[SOURCE TEXT — start]
100% Wheat (using locally grown Hollis Hard Red Winter Wheat)

So one of the biggest things I've taken from the broad trip was that 100% wheat breads are much better as a smaller loaf.  I've made a few and we sell one at my current work that is scaled at a whopping 40oz and finished in a loaf pan.  It's good but every time I have it it's a bit overwhelming.  This could just be my preference as more than a few have claimed it their favorite loaf.  Regardless Dave Miller's Chico Nut was an awakening for me as the loaf is so pleasant to eat.  I've adapted some of what I liked from his loaf into the creation of my own 100% Wheat loaf.  

I formulated a recipe and went for it.  The results are out of the oven but not yet sliced so crumb shots will come a bit later.  I have high hopes that this will at least be a good starting point for my 100% Wheat.

Levain Build 1:  (this leaves extra to keep)

50 g      White Starter (100%)

100g     Stone Ground Hard Red Wheat

100 g    H20

----------------------------------------------------

 

this took about 6 hours to ripen

 

Levain Build 2      76 Deg for 3-4 hours

320 Wheat Flour
10 Bran from sifting
150 Whole Wheat Starter (100%)
330 H20
--------------------------------------------------------------------------------
860

Dough:
660 Wheat
660 H20
20 Honey
21 Salt
--------------------------------------------------------------------------------
1361

Total Flour 1065 g (this includes the sifted bran put back in the levain)

Total H20   1065 (plus roughly 28 g used during stretch and folds)  1093 g  Plus 20% honey weight 1097 g roughly 

total Dough Hydartion:   103 %

total Dough Weight:       2171 g   

4 loaves at 540 g or 3 at 725 g 

I'll be playing with sizing until I find the magic number.   This time around i went with the small 540 g loaf.

I sifted the entire lot of flour and the removed bran was 1% of the original weight.  I added this to the levain and now know I need a finer sifter.  I was inteding to get some extraction so the extracted flour could gain strenth through autolyse and the extracted be added back in form of levain.  I followed suit anyway since it was already done. 

1)  Make first build and let rise 4-6 hours pending temps

2)  Make second build and autolyse final dough.  

3)  Add salt honey and levain to autolyse and squeeze through fingers until all is well distributed.  Rest 5 minutes

4)  slap and fold until dough is taught.  rest 5 minutes.  repeat 2 more times.  All were done with scaled water used for my hands.  I got a rough idea of added water from doing so.
[SOURCE TEXT — finish]
[AVAILABLE DATA — start]
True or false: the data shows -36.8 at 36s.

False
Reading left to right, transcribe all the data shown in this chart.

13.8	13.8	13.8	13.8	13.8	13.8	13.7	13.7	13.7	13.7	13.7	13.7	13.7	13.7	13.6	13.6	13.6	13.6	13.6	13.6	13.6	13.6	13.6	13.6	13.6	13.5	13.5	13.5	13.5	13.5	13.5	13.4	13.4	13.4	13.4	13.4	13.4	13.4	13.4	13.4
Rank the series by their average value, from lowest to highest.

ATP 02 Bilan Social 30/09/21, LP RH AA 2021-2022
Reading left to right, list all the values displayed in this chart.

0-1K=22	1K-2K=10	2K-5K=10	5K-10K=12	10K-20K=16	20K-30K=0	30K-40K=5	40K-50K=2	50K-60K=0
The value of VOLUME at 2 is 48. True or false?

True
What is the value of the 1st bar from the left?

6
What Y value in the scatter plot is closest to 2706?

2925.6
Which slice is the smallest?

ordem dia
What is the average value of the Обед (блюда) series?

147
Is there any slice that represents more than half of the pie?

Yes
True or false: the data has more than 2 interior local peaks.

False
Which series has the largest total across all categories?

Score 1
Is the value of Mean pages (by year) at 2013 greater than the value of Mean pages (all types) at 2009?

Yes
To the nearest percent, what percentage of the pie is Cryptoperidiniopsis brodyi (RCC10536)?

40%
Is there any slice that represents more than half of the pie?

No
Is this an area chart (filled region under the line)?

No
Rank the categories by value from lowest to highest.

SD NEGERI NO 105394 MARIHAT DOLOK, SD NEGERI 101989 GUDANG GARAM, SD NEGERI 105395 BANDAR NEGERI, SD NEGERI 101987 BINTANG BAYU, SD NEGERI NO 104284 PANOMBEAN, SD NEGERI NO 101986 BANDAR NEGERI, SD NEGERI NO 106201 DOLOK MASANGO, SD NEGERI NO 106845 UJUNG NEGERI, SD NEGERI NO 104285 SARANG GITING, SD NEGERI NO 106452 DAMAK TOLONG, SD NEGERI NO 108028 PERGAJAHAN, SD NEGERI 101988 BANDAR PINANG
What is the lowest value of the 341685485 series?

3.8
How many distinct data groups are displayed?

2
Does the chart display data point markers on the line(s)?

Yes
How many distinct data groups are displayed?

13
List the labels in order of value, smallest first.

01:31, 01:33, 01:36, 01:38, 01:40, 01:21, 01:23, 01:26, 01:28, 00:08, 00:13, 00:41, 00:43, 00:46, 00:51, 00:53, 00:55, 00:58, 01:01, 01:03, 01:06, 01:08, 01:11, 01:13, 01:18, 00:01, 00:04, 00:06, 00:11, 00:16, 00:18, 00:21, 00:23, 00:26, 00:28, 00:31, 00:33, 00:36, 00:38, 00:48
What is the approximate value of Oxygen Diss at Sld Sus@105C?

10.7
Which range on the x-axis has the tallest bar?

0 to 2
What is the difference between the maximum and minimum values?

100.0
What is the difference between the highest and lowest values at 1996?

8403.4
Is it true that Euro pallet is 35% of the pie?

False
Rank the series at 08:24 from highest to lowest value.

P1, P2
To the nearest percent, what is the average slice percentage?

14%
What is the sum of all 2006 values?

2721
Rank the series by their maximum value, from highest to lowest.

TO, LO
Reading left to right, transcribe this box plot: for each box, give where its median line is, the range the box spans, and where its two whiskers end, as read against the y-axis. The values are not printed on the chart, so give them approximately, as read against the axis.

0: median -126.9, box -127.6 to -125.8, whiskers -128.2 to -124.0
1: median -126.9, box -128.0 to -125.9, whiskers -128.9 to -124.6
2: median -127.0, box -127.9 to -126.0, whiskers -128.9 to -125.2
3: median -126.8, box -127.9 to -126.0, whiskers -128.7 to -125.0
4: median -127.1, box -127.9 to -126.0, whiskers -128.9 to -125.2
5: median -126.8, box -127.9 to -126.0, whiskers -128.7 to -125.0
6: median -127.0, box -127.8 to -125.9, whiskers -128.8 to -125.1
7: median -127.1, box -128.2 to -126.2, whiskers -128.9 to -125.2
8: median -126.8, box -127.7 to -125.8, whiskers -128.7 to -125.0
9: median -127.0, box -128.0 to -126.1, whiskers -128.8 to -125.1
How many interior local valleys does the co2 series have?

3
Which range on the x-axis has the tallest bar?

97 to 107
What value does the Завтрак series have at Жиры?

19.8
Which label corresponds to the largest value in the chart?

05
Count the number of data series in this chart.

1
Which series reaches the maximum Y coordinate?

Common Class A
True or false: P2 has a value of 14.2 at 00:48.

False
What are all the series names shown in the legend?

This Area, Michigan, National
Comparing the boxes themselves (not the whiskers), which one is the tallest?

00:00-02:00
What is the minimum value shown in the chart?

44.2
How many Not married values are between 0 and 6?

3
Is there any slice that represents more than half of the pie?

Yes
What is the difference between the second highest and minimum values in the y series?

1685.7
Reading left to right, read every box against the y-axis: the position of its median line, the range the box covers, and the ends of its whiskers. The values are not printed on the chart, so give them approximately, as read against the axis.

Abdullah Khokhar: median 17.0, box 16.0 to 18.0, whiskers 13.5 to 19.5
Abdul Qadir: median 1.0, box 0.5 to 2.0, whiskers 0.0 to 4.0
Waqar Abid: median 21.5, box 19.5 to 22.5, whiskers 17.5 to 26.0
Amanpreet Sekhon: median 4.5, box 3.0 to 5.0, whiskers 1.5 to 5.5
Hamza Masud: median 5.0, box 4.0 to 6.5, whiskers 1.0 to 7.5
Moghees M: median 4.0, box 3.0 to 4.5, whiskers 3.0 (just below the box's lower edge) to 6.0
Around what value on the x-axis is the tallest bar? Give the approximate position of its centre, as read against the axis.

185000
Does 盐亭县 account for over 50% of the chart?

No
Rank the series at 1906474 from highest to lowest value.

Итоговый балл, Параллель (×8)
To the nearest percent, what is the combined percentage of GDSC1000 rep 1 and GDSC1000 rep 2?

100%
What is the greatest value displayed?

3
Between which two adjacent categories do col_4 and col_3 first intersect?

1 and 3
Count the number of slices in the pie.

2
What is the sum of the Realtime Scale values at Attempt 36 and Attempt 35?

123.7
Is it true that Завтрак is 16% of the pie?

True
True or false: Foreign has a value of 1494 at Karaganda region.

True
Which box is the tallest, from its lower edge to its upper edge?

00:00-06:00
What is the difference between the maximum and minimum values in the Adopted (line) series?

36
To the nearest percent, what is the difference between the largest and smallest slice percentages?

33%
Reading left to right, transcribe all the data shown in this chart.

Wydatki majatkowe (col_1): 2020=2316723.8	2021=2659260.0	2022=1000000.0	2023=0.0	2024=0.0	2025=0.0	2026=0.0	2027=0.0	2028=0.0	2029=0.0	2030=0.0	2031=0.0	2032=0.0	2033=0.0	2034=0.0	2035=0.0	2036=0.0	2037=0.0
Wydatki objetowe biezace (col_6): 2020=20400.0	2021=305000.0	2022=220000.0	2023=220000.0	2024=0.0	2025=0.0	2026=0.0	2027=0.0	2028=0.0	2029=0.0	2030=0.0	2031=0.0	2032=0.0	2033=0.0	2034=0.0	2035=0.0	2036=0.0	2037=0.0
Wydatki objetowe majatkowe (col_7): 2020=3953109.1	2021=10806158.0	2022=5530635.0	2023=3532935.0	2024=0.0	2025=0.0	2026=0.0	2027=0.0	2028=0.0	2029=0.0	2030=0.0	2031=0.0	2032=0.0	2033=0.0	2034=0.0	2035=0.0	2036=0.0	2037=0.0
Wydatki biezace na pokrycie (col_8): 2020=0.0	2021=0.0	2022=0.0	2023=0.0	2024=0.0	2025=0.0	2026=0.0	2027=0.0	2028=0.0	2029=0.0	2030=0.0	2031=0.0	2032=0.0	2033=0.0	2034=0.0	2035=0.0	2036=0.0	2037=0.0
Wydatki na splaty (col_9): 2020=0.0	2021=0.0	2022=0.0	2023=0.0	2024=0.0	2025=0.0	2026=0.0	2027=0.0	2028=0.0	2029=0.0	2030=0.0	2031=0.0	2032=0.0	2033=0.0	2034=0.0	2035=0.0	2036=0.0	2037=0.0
[AVAILABLE DATA — finish]
REQUIRED TASKS -
1 - According to the bread recipe, how long did the first levain build take to ripen?
2 - List every ingredient in the Dough section of the bread recipe, along with the amount given for each.
3 - Extract the passage of the bread recipe from "1)  Make first" to "from doing so.".

EXPECTED RESULTS -
1 - About 6 hours.

2 -
Wheat: 660
H20: 660
Honey: 20
Salt: 21

3 -
1)  Make first build and let rise 4-6 hours pending temps

2)  Make second build and autolyse final dough.  

3)  Add salt honey and levain to autolyse and squeeze through fingers until all is well distributed.  Rest 5 minutes

4)  slap and fold until dough is taught.  rest 5 minutes.  repeat 2 more times.  All were done with scaled water used for my hands.  I got a rough idea of added water from doing so.